At the same time, the craft brewing movement, which began in the USA, distanced itself from the classic lagers and mass‐produced beers in terms of taste and production. This trend has now taken over other countries with traditional breweries and complements the diversity of flavours in every brewing nation. Nowadays, the use of larger amounts of hops in so‐called IPA beers, alternative raw materials and other food additives create an enormous variety of beers. Alternative yeast strains and fermentative microorganisms play a major role too (Kurtzman et al, 2011). In contrast to traditional breweries, which have cultivated their own brewhouse yeast strains for decades or even centuries, many of these new breweries rely on dry yeasts, liquid or frozen preparations from yeast centres and strain collections. Some traditional and experimental breweries use spontaneous fermentation and have built their own culture collections over years to cater to a new market that appreciates unique flavours. The potential of these strain collections is tremendous and more and more breweries dare to work with new/old yeasts to create innovative products such as non‐alcoholic beers via maltose‐negative yeast strains (Methner et al, 2019).
Some traditional and experimental breweries use spontaneous fermentation and have built their own culture collections over years to cater to a new market that appreciates unique flavours.

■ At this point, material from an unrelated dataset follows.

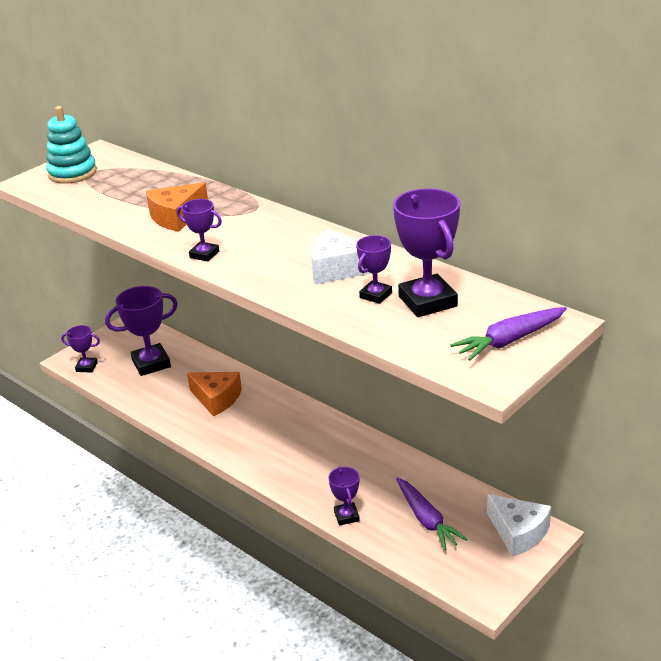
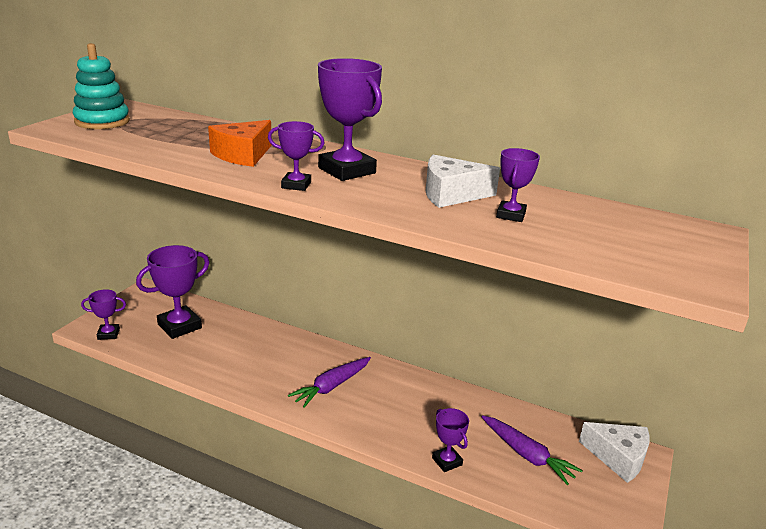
camera: 20 degrees left, 5 degrees down
orange cheese [187,372,242,416] -> none
purple trophy [393,188,460,317] -> purple trophy moved to [318,58,382,181]
purple carrot [450,307,567,361] -> purple carrot moved to [288,357,371,408]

These developments have countered the ‘impoverishment’ of the brewing yeast variety. This had already been a criticism when yeast breeding was established in 1883: that brewers did not leverage the evolutionary forces of mixed fermentations for the sake of reproducibility and quality. Since, it is the duty of research institutes to ensure and generate diversity. One way to achieve this is using the tools of modern molecular biology—in fact, S. cerevisiae was the first genetically modified organism used in the food sector (Kurtzman et al, 2011)—and the Yeast 2.0 project now offers unprecedented opportunities to further manipulate the organism to generate new fermentation strains. This, however, does not always find acceptance among consumers or in countries with strict laws regarding the use of genetically modified organisms in food production. On the other hand, the hunt for new yeast strains in natural environments (Hutzler, 2021) and experiments with mixed fermentations in the laboratory or in pilot projects taps into the enormous natural diversity and the evolutionary forces to give brewers new yeast strains to produce new varieties of beer. From a basic food staple in the ancient cities of Mesopotamia, Egypt and China, beer brewing has continually evolved over millennia to offer consumers an unprecedented variety of tastes and flavours.
The authors declare that they have no conflict of interest.